Skip to content

kelp-wanted-competition

train

train

The XGBoost training logic.

`kelp.xgb.training.train.calculate_metrics`

Calculates metrics for given model and its predictions.

Parameters:

Name	Type	Description	Default
`model`	`XGBClassifier`	The XGBClassifier model.	required
`x`	`DataFrame`	The input dataframe.	required
`y_true`	`Series`	The ground truth series.	required
`y_pred`	`ndarray`	The prediction series.	required
`prefix`	`str`	A prefix to use for metrics logging.	required

Source code in kelp/xgb/training/train.py

@torch.inference_mode()
@timed
def calculate_metrics(
    model: XGBClassifier,
    x: pd.DataFrame,
    y_true: pd.Series,
    y_pred: np.ndarray,  # type: ignore[type-arg]
    prefix: str,
) -> Dict[str, float]:
    """
    Calculates metrics for given model and its predictions.

    Args:
        model: The XGBClassifier model.
        x: The input dataframe.
        y_true: The ground truth series.
        y_pred: The prediction series.
        prefix: A prefix to use for metrics logging.

    Returns: A dictionary with metric names and the metric values.

    """

::::::::

## Problem statement
Continue the XGBoost training documentation page from the point where it ends.

## Dataset extract
::::::::

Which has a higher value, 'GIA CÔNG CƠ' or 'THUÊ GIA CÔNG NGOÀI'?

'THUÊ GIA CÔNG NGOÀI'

::::::::

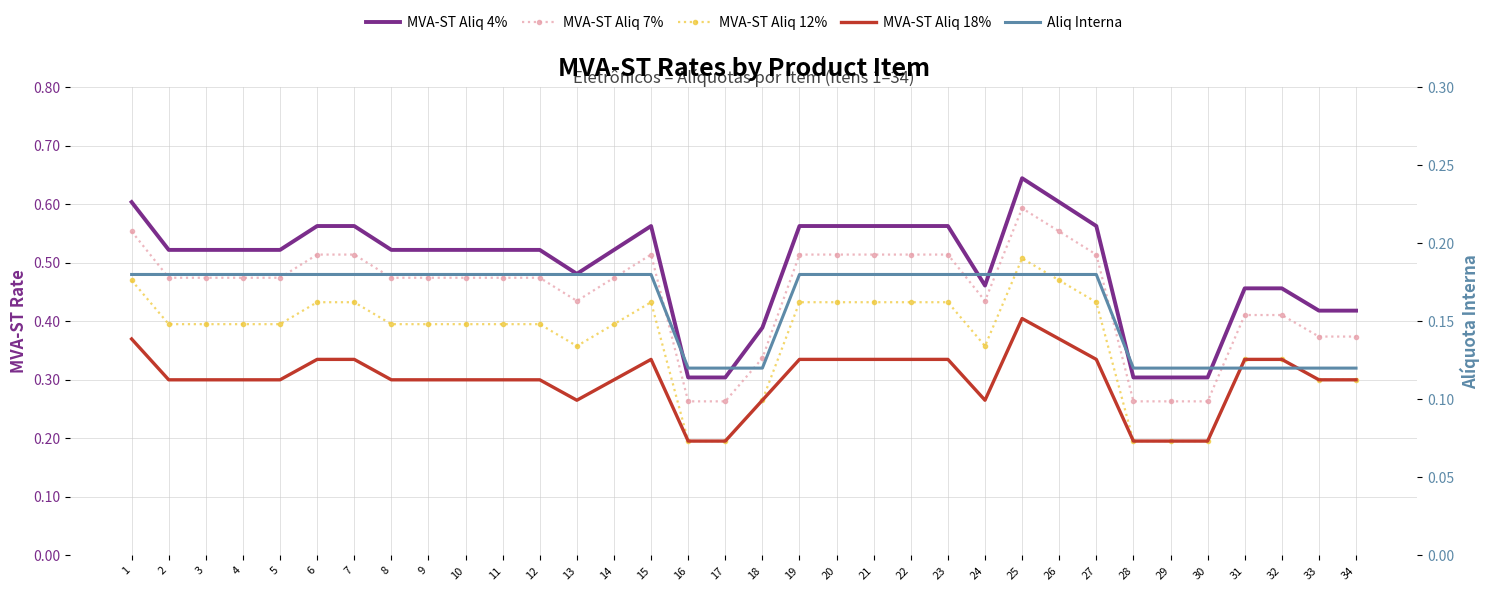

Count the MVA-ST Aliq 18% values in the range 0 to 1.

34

::::::::

## Expected output
    metrics = MetricCollection(
        metrics={
            "dice": Dice(num_classes=2, average="macro"),
            "iou": JaccardIndex(task="binary"),
            "accuracy": Accuracy(task="binary"),
            "recall": Recall(task="binary", average="macro"),
            "precision": Precision(task="binary", average="macro"),
            "f1": F1Score(task="binary", average="macro"),
            "auroc": AUROC(task="binary"),
        },
        prefix=f"{prefix}/",
    ).to(DEVICE)
    metrics(
        torch.tensor(y_pred, device=DEVICE, dtype=torch.int32),
        torch.tensor(y_true.values, device=DEVICE, dtype=torch.int32),
    )
    metrics_dict = metrics.compute()
    for name, value in metrics_dict.items():
        metrics_dict[name] = value.item()
    if hasattr(model, "predict_proba"):
        y_pred_prob = model.predict_proba(x)
        loss = log_loss(y_true, y_pred_prob)
        metrics_dict[f"{prefix}/log_loss"] = loss
    _logger.info(f"{prefix.upper()} metrics: {json.dumps(metrics_dict, indent=4)}")
    return metrics_dict  # type: ignore[no-any-return]

`kelp.xgb.training.train.eval_model`

Evaluates the XGBoost model.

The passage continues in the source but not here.